# [Given data]

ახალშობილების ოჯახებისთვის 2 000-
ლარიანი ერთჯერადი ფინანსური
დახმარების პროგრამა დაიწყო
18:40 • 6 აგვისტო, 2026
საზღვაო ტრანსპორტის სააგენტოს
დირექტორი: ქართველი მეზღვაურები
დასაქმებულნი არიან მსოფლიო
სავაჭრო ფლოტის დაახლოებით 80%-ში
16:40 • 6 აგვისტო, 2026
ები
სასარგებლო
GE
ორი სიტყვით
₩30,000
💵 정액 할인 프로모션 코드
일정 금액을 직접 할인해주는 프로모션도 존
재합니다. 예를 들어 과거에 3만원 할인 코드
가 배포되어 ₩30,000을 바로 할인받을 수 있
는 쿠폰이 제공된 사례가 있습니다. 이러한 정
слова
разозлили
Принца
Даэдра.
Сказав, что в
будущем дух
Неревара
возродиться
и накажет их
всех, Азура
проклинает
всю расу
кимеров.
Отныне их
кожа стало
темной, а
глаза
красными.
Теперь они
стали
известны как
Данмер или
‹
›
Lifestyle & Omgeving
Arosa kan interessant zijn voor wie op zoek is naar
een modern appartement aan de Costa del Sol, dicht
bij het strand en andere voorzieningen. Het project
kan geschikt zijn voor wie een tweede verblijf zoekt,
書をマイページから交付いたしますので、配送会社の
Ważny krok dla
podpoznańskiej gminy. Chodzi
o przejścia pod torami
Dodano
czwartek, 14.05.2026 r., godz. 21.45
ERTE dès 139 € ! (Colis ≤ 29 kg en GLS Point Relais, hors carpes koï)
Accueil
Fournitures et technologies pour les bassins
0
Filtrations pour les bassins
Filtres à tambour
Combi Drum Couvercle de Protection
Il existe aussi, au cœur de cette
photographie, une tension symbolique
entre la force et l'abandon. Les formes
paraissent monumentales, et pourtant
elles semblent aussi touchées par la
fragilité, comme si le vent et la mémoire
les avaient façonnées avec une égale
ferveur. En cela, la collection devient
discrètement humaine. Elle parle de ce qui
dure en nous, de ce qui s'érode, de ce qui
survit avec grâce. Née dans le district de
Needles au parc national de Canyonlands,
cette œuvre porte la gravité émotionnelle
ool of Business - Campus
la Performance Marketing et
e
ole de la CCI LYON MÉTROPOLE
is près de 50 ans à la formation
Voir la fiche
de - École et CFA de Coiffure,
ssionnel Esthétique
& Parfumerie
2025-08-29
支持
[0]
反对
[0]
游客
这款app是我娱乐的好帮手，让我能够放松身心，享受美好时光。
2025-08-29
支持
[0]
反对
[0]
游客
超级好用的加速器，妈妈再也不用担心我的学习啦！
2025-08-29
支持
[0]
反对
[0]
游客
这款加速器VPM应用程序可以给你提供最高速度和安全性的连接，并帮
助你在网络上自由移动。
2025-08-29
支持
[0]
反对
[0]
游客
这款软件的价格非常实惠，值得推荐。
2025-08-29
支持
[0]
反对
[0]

# [Prompt]
Copy all of the rows above line for line, keeping every character, number, and symbol unchanged.

# [Written response]
ახალშობილების ოჯახებისთვის 2 000-
ლარიანი ერთჯერადი ფინანსური
დახმარების პროგრამა დაიწყო
18:40 • 6 აგვისტო, 2026
საზღვაო ტრანსპორტის სააგენტოს
დირექტორი: ქართველი მეზღვაურები
დასაქმებულნი არიან მსოფლიო
სავაჭრო ფლოტის დაახლოებით 80%-ში
16:40 • 6 აგვისტო, 2026
ები
სასარგებლო
GE
ორი სიტყვით
₩30,000
💵 정액 할인 프로모션 코드
일정 금액을 직접 할인해주는 프로모션도 존
재합니다. 예를 들어 과거에 3만원 할인 코드
가 배포되어 ₩30,000을 바로 할인받을 수 있
는 쿠폰이 제공된 사례가 있습니다. 이러한 정
слова
разозлили
Принца
Даэдра.
Сказав, что в
будущем дух
Неревара
возродиться
и накажет их
всех, Азура
проклинает
всю расу
кимеров.
Отныне их
кожа стало
темной, а
глаза
красными.
Теперь они
стали
известны как
Данмер или
‹
›
Lifestyle & Omgeving
Arosa kan interessant zijn voor wie op zoek is naar
een modern appartement aan de Costa del Sol, dicht
bij het strand en andere voorzieningen. Het project
kan geschikt zijn voor wie een tweede verblijf zoekt,
書をマイページから交付いたしますので、配送会社の
Ważny krok dla
podpoznańskiej gminy. Chodzi
o przejścia pod torami
Dodano
czwartek, 14.05.2026 r., godz. 21.45
ERTE dès 139 € ! (Colis ≤ 29 kg en GLS Point Relais, hors carpes koï)
Accueil
Fournitures et technologies pour les bassins
0
Filtrations pour les bassins
Filtres à tambour
Combi Drum Couvercle de Protection
Il existe aussi, au cœur de cette
photographie, une tension symbolique
entre la force et l'abandon. Les formes
paraissent monumentales, et pourtant
elles semblent aussi touchées par la
fragilité, comme si le vent et la mémoire
les avaient façonnées avec une égale
ferveur. En cela, la collection devient
discrètement humaine. Elle parle de ce qui
dure en nous, de ce qui s'érode, de ce qui
survit avec grâce. Née dans le district de
Needles au parc national de Canyonlands,
cette œuvre porte la gravité émotionnelle
ool of Business - Campus
la Performance Marketing et
e
ole de la CCI LYON MÉTROPOLE
is près de 50 ans à la formation
Voir la fiche
de - École et CFA de Coiffure,
ssionnel Esthétique
& Parfumerie
2025-08-29
支持
[0]
反对
[0]
游客
这款app是我娱乐的好帮手，让我能够放松身心，享受美好时光。
2025-08-29
支持
[0]
反对
[0]
游客
超级好用的加速器，妈妈再也不用担心我的学习啦！
2025-08-29
支持
[0]
反对
[0]
游客
这款加速器VPM应用程序可以给你提供最高速度和安全性的连接，并帮
助你在网络上自由移动。
2025-08-29
支持
[0]
反对
[0]
游客
这款软件的价格非常实惠，值得推荐。
2025-08-29
支持
[0]
反对
[0]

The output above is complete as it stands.